SHORT TASK: Reproduce verbatim the part of the data that opens with the line containing "pose: elev=123.2 azim=56.7" and closes with the line containing "Dot at: (262, 294)", including both of those lines. Leave the pictures out of the output.

RECORD EXTRACTS:

--- start ---

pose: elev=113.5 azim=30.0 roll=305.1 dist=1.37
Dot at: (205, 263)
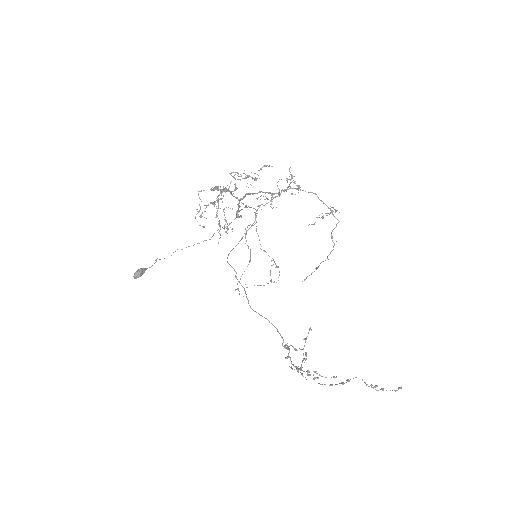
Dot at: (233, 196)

--- end ---
--- start ---

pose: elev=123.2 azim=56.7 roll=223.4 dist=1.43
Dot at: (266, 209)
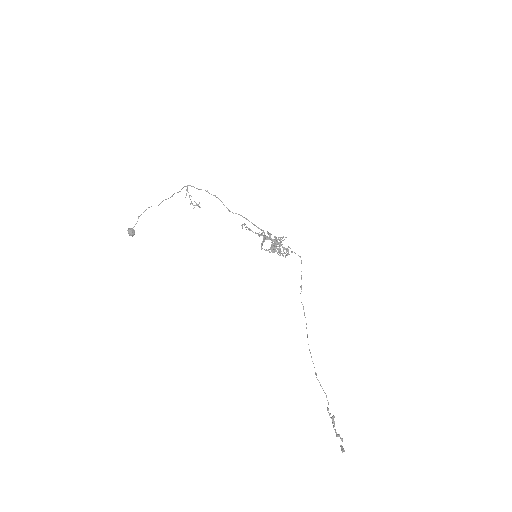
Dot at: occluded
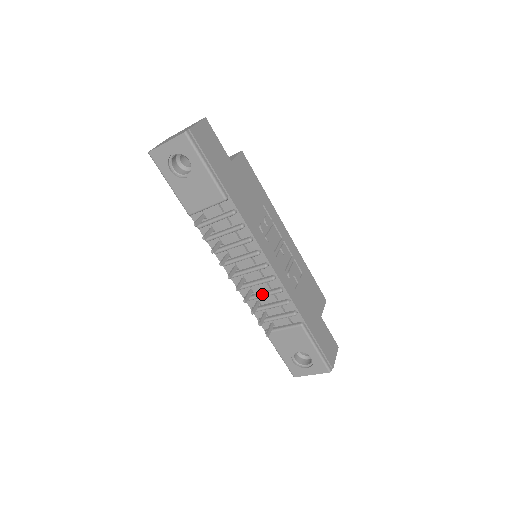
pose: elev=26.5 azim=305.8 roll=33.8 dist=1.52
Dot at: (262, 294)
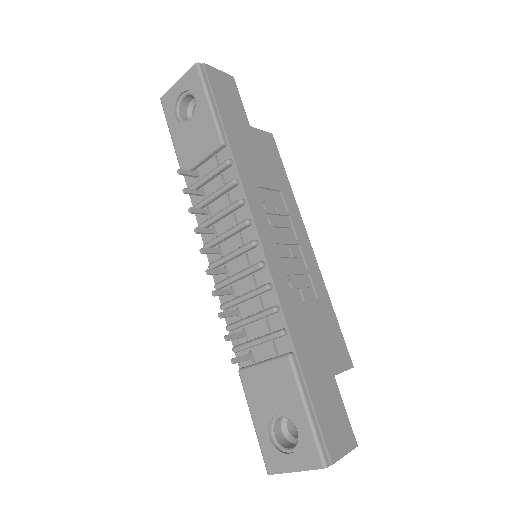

--- end ---

EXERCISE RESPONSE:
pose: elev=123.2 azim=56.7 roll=223.4 dist=1.43
Dot at: (266, 209)
Dot at: occluded
pose: elev=26.5 azim=305.8 roll=33.8 dist=1.52
Dot at: (262, 294)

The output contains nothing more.